Güncel Türkçe Sözlük
tıkamak
  • -e, nsz Bir şeyin ağzını, deliğini, içine konulan veya dışarıdan uygulanan bir nesneyle kapamak
    "Ahmet kızın ağzına bir mendil tıkadı." - S. F. Abasıyanık
  • -i Yol, su, geçit vb. şeyleri bir engelle işlemez, akmaz, geçilmez duruma getirmek

"tıkamak" kelimesinin kullanım örnekleri.

Bunların hepsinden daha önemlisi, milletin bu mesajı alıp, topyekun alanlara girmek suretiyle darbecilerin hareket kanallarını tıkamak ve onları etkisizleştirmek suretiyle kendi verdiği yetkiye, iradeye sahip çıkması olayıdır.

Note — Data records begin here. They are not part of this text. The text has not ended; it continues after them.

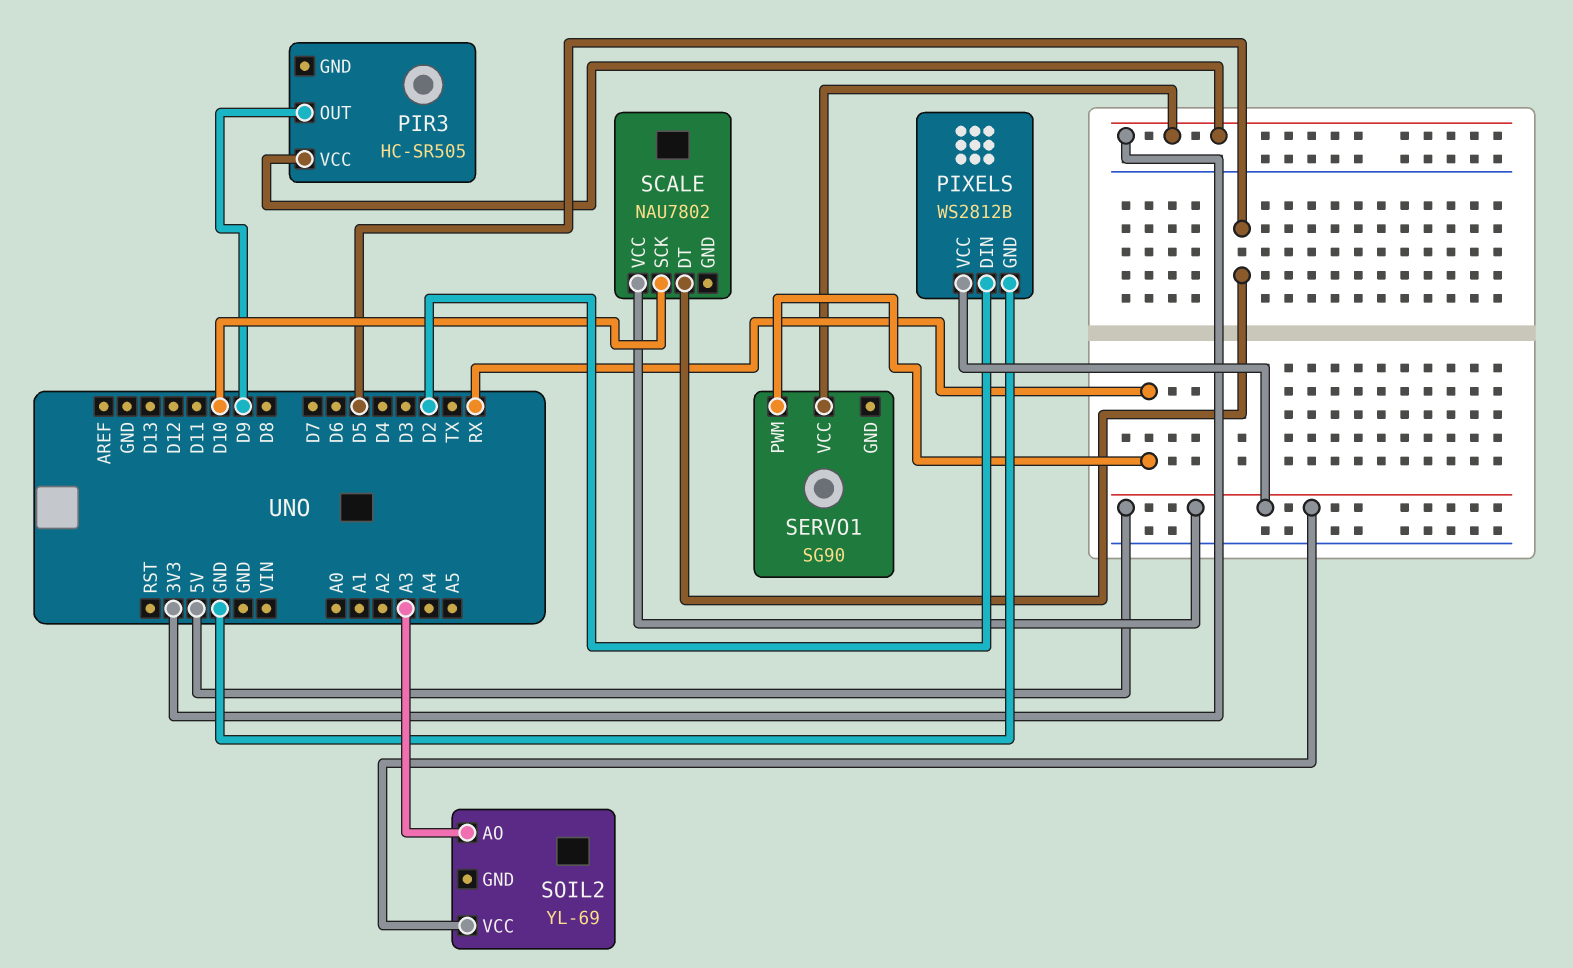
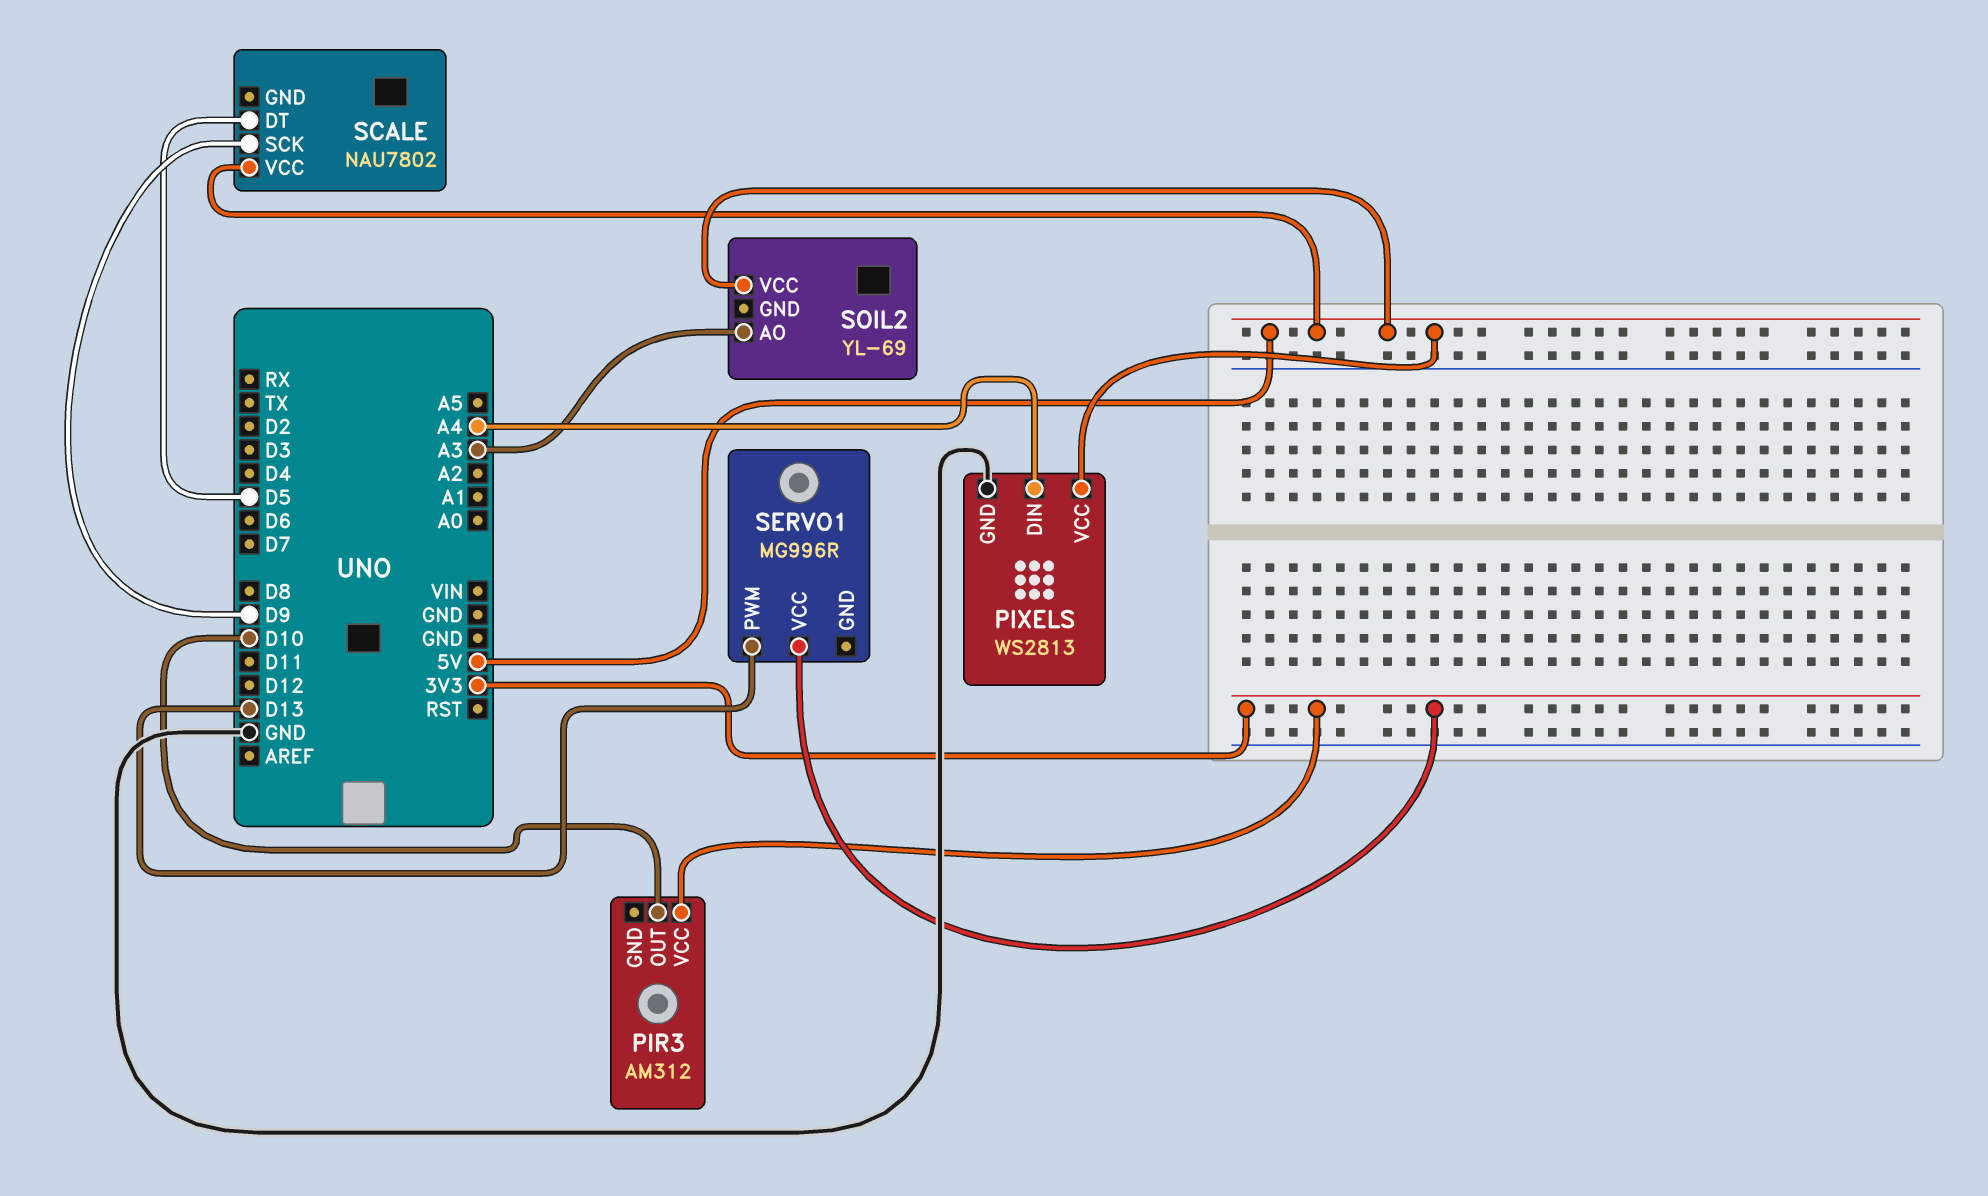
PIR3: HC-SR505 -> AM312
PIR3 pin OUT: D9 -> D10
PIXELS: WS2812B -> WS2813
PIXELS pin DIN: D2 -> A4
SCALE pin SCK: D10 -> D9
SERVO1: SG90 -> MG996R
SERVO1 pin PWM: RX -> D13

Fotodinamik tedavide, yeni damarları tıkamak ve sızıntının durdurulması için özel bir ilaç ve termal olmayan bir lazerle uygulanır.

Ali Tarık Sakoğlu, fotodinamik tedavinin ilaçla birlikte yapılan bir lazer tedavisi olduğunu ve amacın hastalık nedeniyle yeni oluşan damarları tıkamak olduğunu sözlerine ekledi.

Bizim gibi tarihe damga vurmuş milletler, rövanş bekleyenlere, pusuda fırsat kollayanlara yönelik olarak güçlü olmak, güçlü kalmak, zaaf teşkil edebilecek her deliği tıkamak zorundadır, bu bizim için varlık yokluk meselesidir.

Bunun önünü tıkamak için özel sektörü bu işin içine dahil etmek lazım.

Danıştayın hukuki görüş verme fonksiyonuna değinen Güngör, Danıştayın ülkenin yolunu tıkamak için değil, devlet ve millete hizmet etmek ve hukuk güvenliğini temin için çalıştığını belirtti.

Halkın uzun kuyruklar oluşturduğu masadaki çalışmaları denetleyen Belediye Başkanı Bülent Soylu, bazı belediyelerin vatandaşın önünü tıkamak için rayiç bedeli vermediklerini, vatandaşları böyle bir durumda bakanlığa şikayette bulunması gerektiği konusunda uyardı.

Türkiye'nin önünü tıkamak isteyenler, Cumhurbaşkanımızın önünü tıkamak isteyenler çok ciddi çaba sarf etti.

Milletin sesine kulak veren AK Parti hükümetinin önünü tıkamak için her şeyi denediler.